И я прошу: пошлите мне радиограмму и день­ги телеграфом».

Были еще безумные дни — получение писем.

— О-о, там письма читали — по нескольку дней, пока на память не заучат, ну что вы! От родных — что вы! Но Осип Эмильевич ни от кого ничего не получал.

«Из лагеря я получила письмоодно-един­ственноеи это тоже считалось большой уда­чей: ведь я узнала, где находится О. М. Немед­ленно я выслала посылку, и она вернулась ко мне „за смертью адресата"».

* * *

Мне трудно объяснить Моисеенко простые вещи. Почему, если поэт хороший, советская власть не давала ему жилье и он скитался? Почему не печатали, если хороший? А раз не печатали, то на какие средства он жил и как стал знаменитым?

— Почему я такого поэта не знаю? Многих знаю, а его нет, но я ему об этом не сказал. И Ковалев, добрая душа, делал вид, что слу­шает его стихи. Люди в бараке менялись — уходили, уносили… Многие даже и имени его не знали: жалкий старик, и все. Его стихи хоть немножко продавали?

— Немножко.

— Хоть бы томик где купить, познако­миться.

— В Америке четыре тома издали.
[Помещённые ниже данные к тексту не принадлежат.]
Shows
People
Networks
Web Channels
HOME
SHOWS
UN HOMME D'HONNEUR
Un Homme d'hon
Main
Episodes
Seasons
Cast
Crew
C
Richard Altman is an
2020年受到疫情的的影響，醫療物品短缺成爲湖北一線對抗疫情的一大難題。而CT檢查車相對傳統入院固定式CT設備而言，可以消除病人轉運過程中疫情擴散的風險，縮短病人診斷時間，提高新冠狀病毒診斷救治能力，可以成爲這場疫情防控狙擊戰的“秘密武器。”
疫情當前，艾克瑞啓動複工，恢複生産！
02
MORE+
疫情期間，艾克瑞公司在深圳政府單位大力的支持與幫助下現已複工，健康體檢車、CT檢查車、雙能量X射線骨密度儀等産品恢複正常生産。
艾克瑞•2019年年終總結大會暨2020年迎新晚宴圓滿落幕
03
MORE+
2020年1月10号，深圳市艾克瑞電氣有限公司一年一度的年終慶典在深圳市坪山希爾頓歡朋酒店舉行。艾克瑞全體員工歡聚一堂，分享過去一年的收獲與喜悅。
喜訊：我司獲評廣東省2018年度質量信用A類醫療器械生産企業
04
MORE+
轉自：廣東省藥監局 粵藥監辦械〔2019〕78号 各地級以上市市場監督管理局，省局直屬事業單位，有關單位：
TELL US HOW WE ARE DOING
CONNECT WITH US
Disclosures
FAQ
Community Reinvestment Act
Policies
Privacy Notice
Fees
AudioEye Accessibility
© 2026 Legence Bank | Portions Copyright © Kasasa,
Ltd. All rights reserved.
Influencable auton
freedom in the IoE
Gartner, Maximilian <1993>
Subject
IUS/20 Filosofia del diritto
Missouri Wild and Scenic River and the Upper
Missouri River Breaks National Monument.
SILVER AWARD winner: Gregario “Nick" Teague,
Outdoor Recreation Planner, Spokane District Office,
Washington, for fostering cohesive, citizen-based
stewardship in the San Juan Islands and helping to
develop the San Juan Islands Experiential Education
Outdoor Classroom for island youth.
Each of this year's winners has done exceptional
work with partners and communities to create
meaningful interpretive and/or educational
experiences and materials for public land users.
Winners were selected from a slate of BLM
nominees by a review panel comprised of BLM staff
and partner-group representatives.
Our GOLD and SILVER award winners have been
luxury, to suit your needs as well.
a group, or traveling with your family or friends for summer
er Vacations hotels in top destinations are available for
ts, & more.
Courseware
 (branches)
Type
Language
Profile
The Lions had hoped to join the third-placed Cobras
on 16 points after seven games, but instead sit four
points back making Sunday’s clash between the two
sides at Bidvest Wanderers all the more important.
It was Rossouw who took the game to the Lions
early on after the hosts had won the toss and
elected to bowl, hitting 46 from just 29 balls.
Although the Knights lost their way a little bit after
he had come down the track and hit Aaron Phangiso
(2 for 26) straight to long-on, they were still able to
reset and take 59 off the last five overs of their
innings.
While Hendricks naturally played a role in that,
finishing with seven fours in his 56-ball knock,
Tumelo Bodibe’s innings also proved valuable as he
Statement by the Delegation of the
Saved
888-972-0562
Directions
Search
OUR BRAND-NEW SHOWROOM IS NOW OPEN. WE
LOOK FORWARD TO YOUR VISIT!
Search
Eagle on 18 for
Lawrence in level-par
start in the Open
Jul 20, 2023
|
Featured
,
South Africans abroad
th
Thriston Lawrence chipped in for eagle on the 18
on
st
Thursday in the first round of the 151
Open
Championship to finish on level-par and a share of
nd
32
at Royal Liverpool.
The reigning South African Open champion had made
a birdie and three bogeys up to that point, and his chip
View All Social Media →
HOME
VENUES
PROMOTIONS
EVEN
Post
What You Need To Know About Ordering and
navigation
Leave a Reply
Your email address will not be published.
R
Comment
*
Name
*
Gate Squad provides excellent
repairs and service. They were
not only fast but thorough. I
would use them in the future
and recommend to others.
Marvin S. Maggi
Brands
Дав­но уже.

— Значит, его считают большим поэтом?

— Да-а!

— Но тогда он должен быть популярным. Мы же, народ, должны знать своего поэта.

— Должны. Он будет популярным. Но не скоро.

— Плохо. Плохо. Все было растоптано, все. Погиб как мученик. Свалили ночью в телегу, в кучу, и увезли. Я никогда не думал, что будут отмечать его столетие, что ко мне из Москвы приедут, и я буду публично вспоминать все это. А что напечатано-то? Хоть что-то мне прочтите.

Я не знаю, что выбрать,— попроще, чтоб не разочаровать.

О небо, небо, ты мне будешь сниться!